▶ _Task brief_
Please copy out each line of the entries in which "size" appears.

--- Records for processing Enclosed Below ---

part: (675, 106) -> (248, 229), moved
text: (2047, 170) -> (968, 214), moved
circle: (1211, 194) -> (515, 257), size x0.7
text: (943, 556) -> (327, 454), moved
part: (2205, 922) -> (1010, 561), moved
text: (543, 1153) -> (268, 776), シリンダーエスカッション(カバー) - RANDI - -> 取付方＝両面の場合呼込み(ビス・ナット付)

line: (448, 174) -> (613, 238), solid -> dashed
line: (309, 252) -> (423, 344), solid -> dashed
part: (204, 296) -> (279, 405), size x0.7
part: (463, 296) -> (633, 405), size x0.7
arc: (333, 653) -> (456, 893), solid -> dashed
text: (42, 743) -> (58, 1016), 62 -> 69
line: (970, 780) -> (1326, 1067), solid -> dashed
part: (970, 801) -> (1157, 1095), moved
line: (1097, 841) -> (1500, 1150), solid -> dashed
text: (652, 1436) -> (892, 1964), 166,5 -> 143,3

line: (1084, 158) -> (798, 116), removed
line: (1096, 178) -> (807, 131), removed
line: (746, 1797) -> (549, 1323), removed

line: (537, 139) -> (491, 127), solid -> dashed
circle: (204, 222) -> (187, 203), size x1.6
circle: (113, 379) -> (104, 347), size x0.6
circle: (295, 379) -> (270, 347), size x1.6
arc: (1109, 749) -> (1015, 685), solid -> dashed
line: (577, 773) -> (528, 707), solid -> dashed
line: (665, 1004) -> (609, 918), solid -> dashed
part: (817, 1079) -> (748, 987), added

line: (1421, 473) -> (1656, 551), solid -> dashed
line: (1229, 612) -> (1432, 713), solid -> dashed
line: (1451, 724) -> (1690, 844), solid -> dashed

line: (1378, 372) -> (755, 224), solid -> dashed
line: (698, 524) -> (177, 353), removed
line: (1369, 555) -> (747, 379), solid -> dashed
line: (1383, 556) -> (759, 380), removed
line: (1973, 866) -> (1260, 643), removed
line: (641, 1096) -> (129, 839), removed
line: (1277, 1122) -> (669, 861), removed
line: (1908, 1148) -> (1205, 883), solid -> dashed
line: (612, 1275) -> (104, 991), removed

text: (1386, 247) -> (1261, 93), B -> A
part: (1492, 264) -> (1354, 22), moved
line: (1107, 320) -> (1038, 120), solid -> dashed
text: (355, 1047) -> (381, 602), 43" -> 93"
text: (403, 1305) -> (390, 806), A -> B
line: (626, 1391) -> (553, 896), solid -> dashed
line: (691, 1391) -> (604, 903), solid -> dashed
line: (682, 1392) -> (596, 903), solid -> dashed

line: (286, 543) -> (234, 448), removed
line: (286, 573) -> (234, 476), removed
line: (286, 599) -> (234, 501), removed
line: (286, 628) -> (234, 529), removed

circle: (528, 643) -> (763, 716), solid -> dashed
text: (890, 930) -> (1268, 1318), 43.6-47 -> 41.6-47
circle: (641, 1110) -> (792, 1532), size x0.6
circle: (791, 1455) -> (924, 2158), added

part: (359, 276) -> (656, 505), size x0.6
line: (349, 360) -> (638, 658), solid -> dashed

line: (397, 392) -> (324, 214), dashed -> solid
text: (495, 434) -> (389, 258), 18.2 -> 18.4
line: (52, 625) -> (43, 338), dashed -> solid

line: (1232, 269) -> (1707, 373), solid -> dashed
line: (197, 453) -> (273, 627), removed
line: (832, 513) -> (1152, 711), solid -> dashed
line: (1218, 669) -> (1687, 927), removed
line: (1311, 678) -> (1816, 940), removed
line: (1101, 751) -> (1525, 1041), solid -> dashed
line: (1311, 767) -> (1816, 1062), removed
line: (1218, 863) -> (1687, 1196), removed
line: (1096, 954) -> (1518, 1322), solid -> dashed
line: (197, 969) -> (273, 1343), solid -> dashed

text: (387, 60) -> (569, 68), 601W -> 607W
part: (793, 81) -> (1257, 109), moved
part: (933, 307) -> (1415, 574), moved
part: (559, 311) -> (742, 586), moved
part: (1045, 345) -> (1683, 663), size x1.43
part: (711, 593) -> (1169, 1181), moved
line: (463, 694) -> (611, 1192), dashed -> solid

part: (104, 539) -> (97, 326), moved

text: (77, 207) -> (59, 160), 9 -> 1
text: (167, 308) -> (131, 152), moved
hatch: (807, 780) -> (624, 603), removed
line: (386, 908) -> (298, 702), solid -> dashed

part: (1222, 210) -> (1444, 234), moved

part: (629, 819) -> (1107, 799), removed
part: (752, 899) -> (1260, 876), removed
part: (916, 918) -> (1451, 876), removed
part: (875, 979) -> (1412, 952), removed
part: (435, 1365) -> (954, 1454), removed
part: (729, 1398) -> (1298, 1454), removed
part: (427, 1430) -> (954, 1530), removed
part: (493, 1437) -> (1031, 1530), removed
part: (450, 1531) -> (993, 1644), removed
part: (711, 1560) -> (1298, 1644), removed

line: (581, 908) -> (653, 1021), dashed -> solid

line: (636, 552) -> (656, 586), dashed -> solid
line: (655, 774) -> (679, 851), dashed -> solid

--- End of Enclosed Records for processing ---

▶ _Solution for this task_
circle: (1211, 194) -> (515, 257), size x0.7
part: (204, 296) -> (279, 405), size x0.7
part: (463, 296) -> (633, 405), size x0.7
circle: (204, 222) -> (187, 203), size x1.6
circle: (113, 379) -> (104, 347), size x0.6
circle: (295, 379) -> (270, 347), size x1.6
circle: (641, 1110) -> (792, 1532), size x0.6
part: (359, 276) -> (656, 505), size x0.6
part: (1045, 345) -> (1683, 663), size x1.43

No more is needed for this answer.